# REQUIREMENT
Copy all lines containing the string "three" from the records below.

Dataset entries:
=-=-=

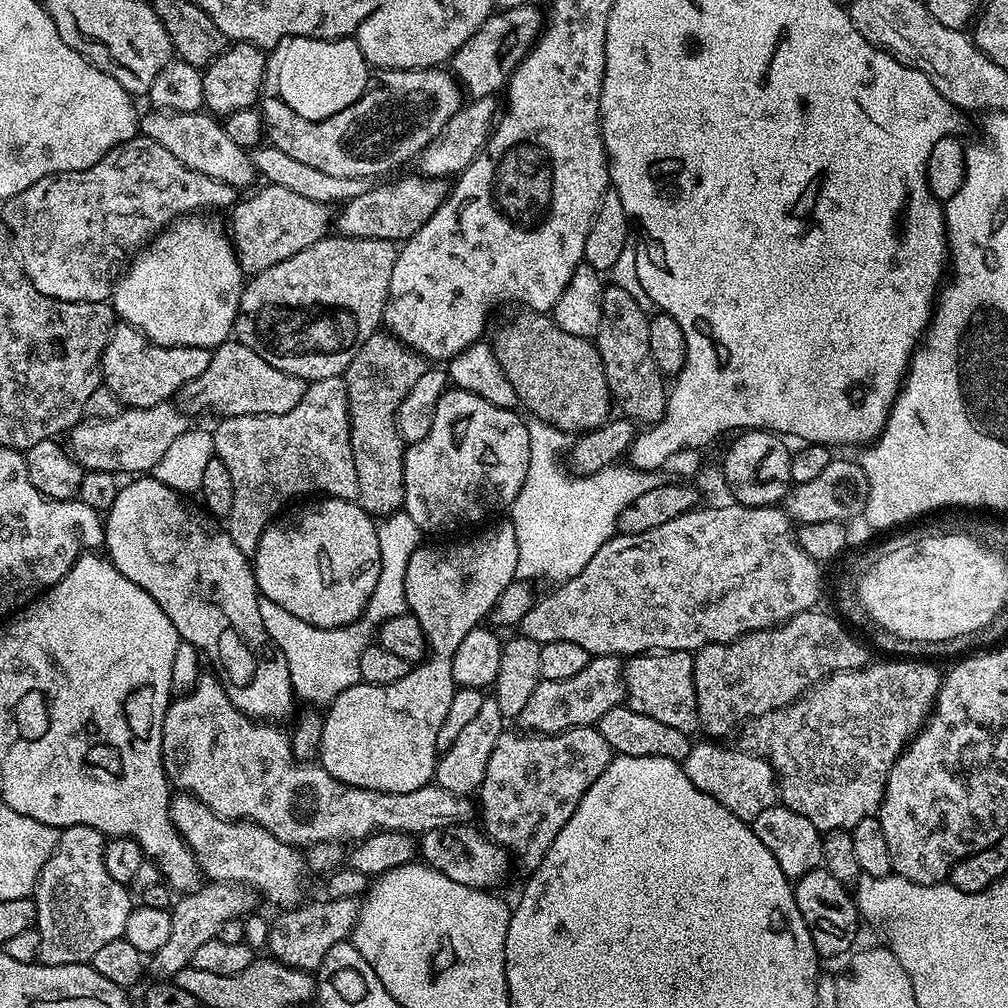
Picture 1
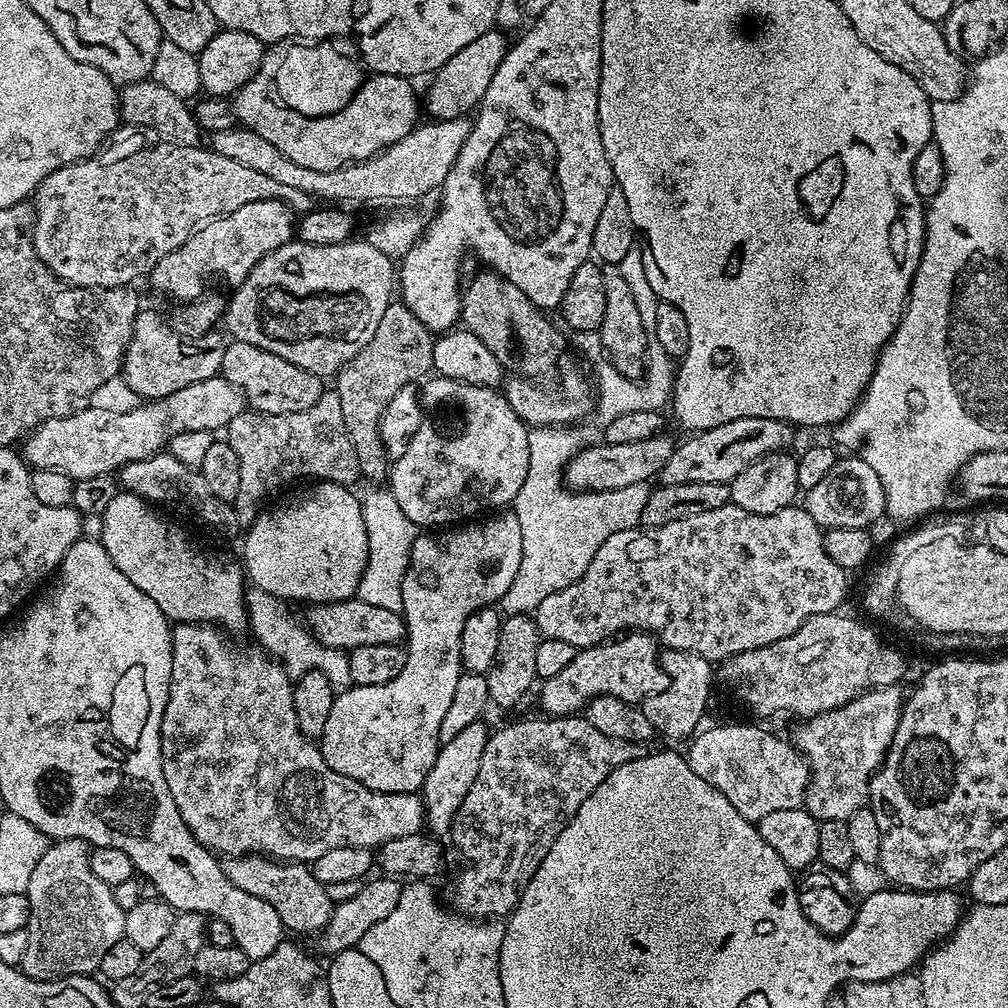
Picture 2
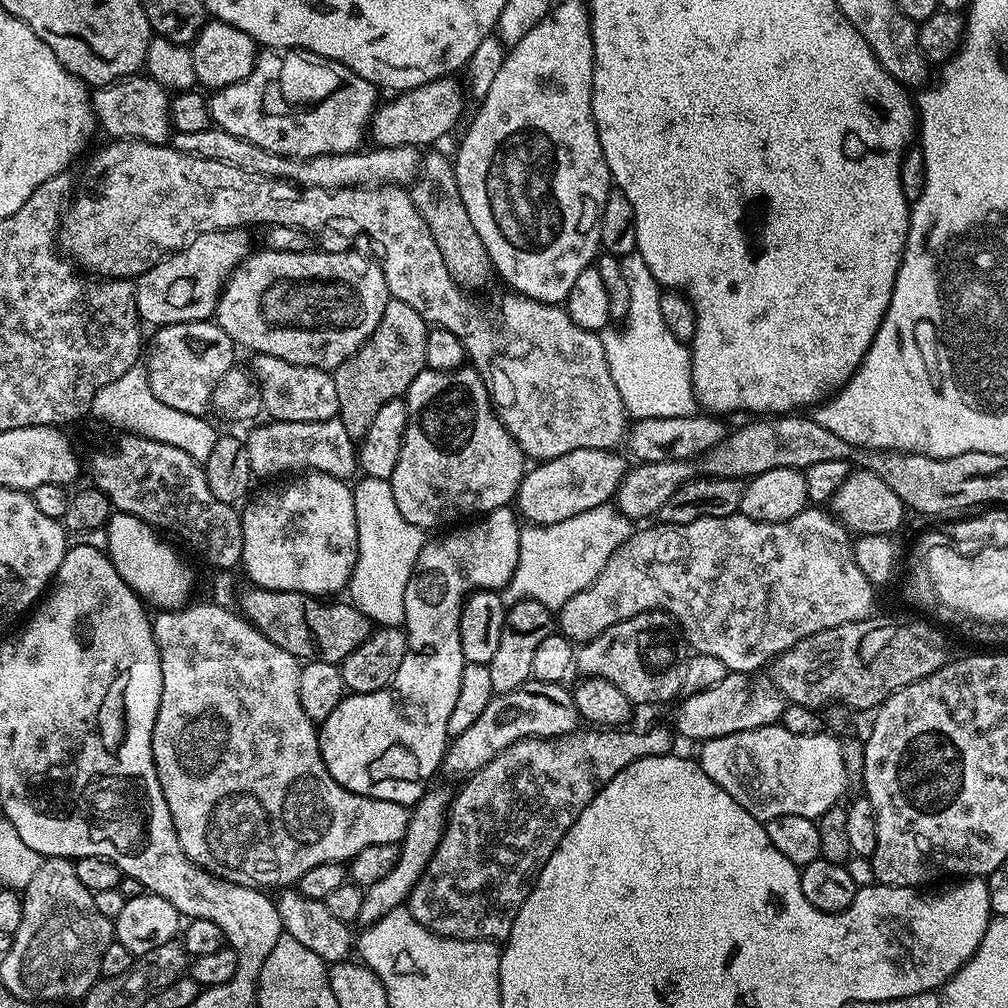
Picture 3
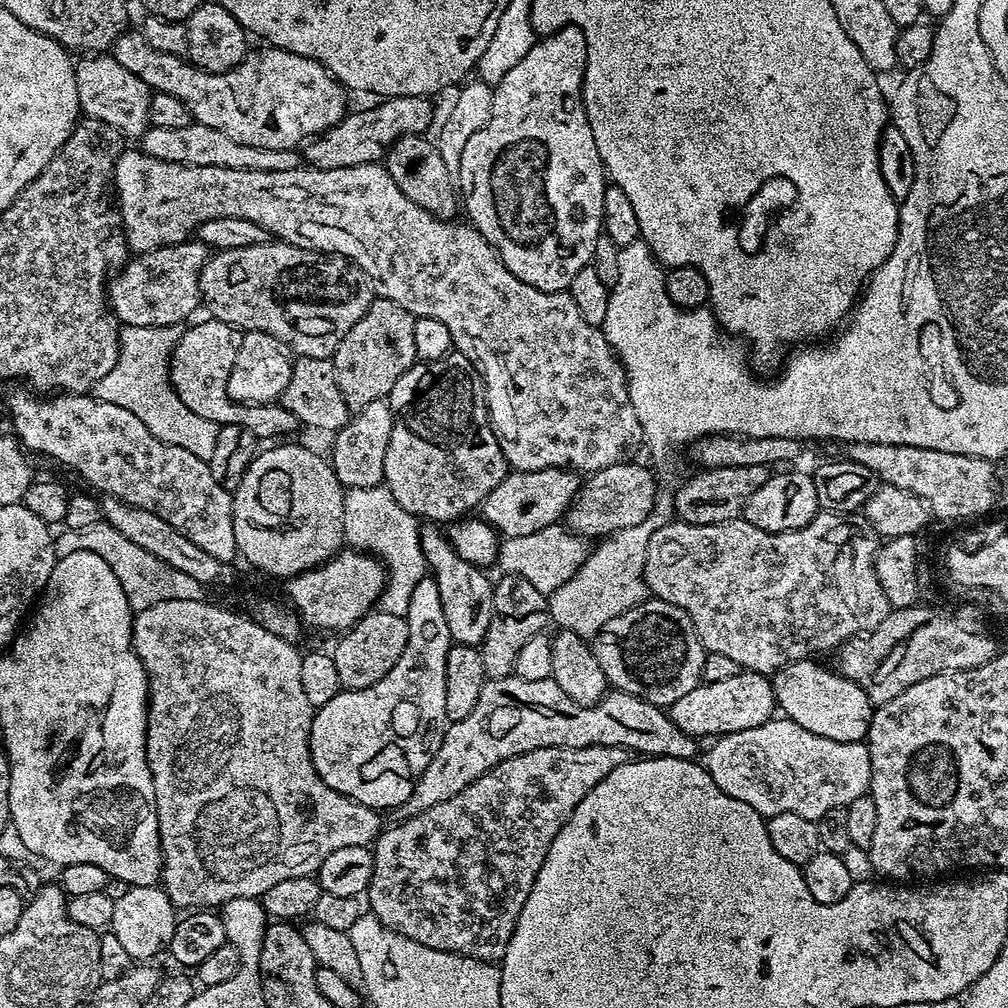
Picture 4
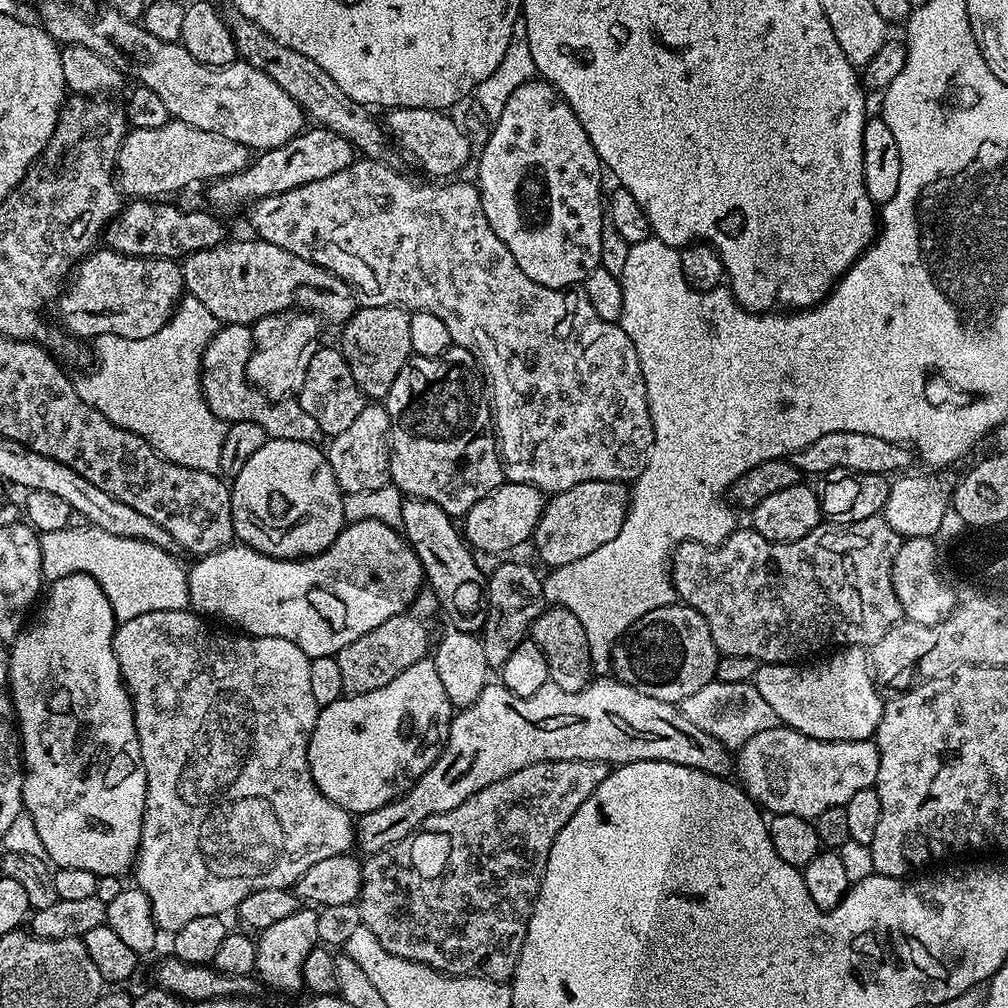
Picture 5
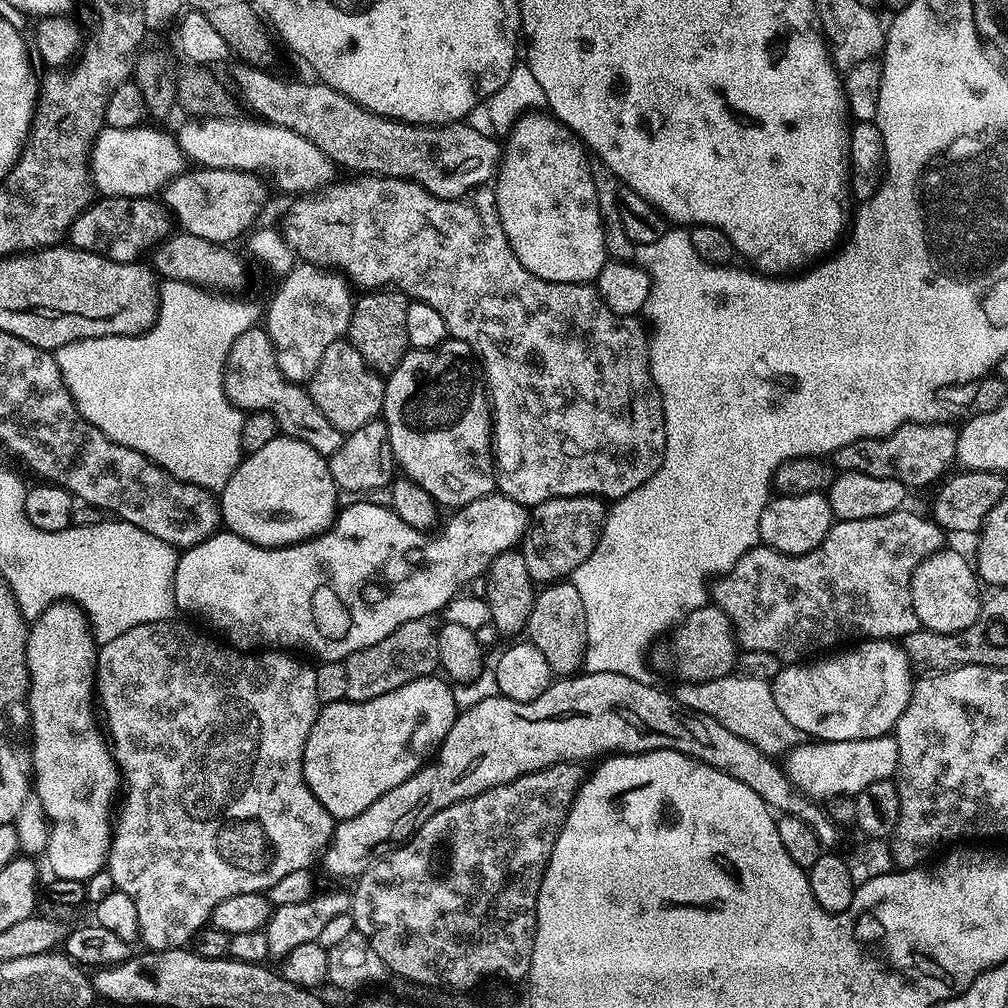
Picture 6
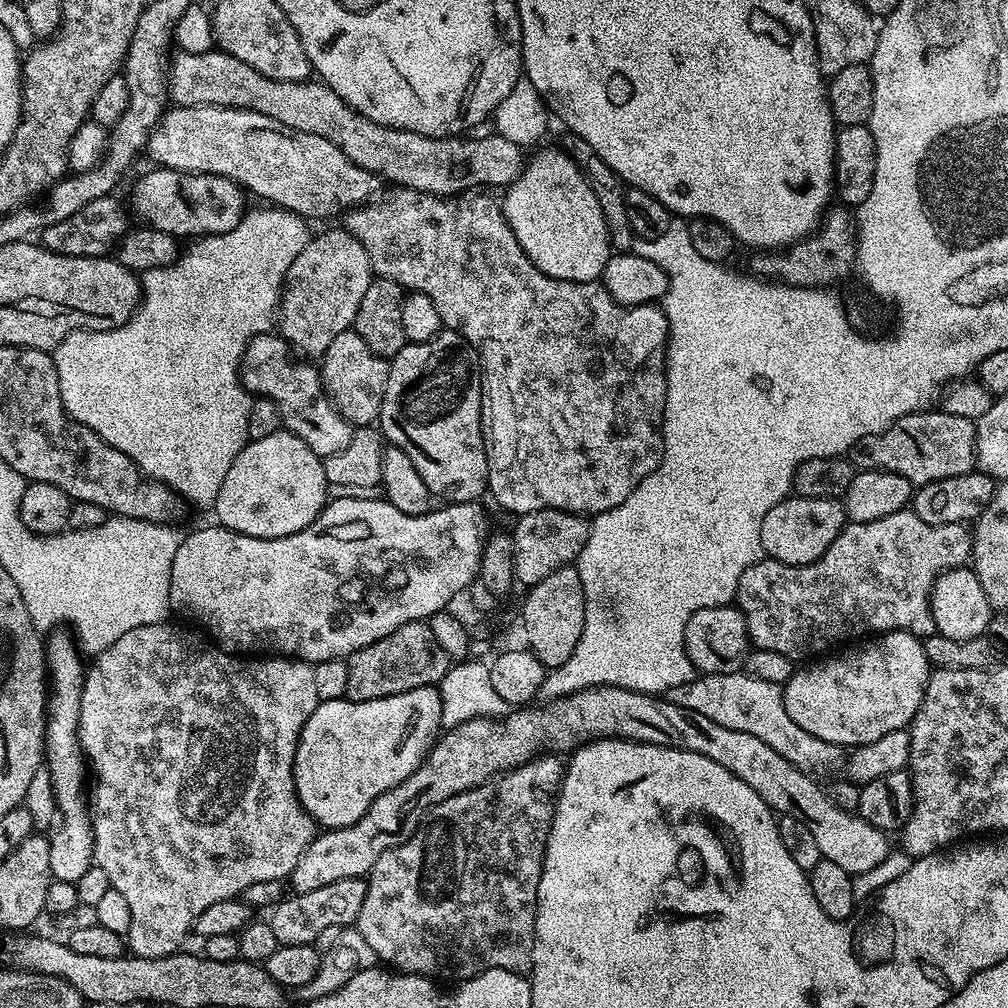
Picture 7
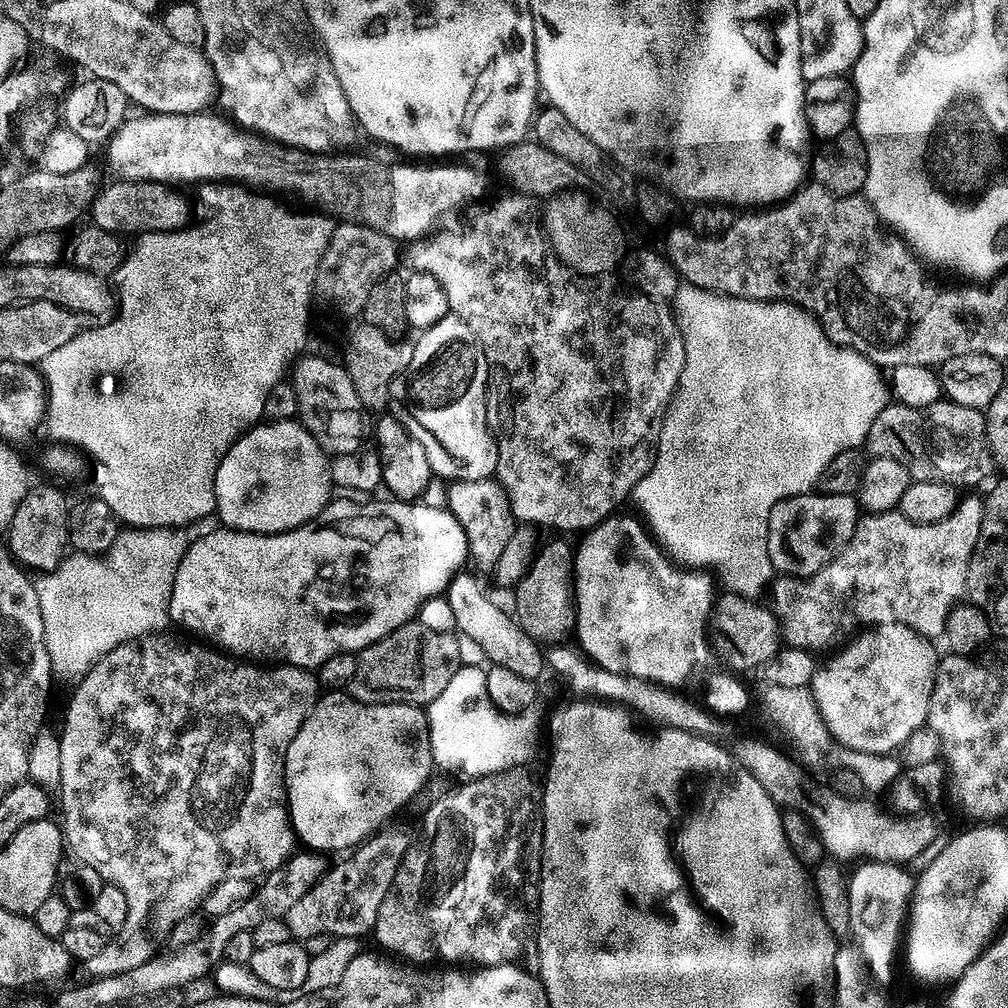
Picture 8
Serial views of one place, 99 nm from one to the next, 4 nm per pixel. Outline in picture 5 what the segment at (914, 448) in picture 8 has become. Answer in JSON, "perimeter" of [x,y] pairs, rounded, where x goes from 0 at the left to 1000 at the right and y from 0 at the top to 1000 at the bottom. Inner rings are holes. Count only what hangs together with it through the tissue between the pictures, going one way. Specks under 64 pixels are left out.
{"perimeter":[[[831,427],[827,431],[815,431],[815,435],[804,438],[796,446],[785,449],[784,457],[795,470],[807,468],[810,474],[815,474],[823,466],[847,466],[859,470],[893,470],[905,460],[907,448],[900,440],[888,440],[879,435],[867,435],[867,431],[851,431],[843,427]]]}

=-=-=

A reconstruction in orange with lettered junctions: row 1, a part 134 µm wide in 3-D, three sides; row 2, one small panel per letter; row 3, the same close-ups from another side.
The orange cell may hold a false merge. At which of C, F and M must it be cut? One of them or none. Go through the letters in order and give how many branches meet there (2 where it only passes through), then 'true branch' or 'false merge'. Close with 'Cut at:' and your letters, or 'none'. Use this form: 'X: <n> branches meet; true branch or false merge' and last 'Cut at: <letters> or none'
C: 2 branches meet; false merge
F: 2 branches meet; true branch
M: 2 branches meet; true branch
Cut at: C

=-=-=

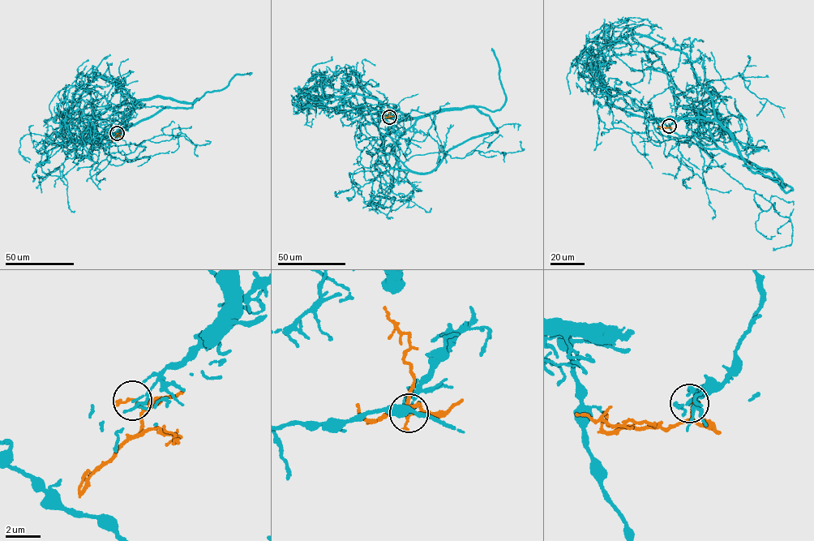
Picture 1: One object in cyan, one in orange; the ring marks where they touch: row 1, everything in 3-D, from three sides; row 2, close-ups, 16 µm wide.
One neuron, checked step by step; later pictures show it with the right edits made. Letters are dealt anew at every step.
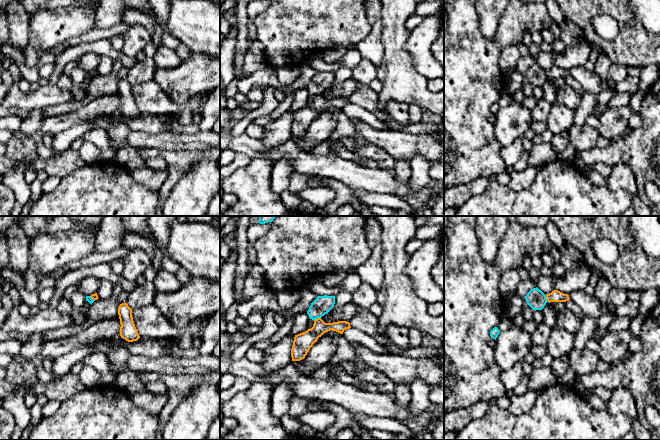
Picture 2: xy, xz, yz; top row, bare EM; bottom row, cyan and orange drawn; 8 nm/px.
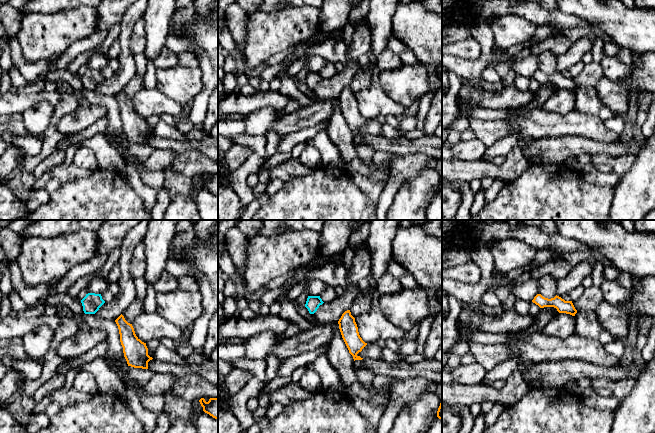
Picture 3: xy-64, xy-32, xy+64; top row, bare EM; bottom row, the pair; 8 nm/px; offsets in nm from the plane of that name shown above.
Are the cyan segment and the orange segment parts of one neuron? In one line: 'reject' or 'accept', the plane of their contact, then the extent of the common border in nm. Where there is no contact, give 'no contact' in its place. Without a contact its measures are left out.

=-=-=

# EXPECTED OUTPUT
A reconstruction in orange with lettered junctions: row 1, a part 134 µm wide in 3-D, three sides; row 2, one small panel per letter; row 3, the same close-ups from another side.
Picture 1: One object in cyan, one in orange; the ring marks where they touch: row 1, everything in 3-D, from three sides; row 2, close-ups, 16 µm wide.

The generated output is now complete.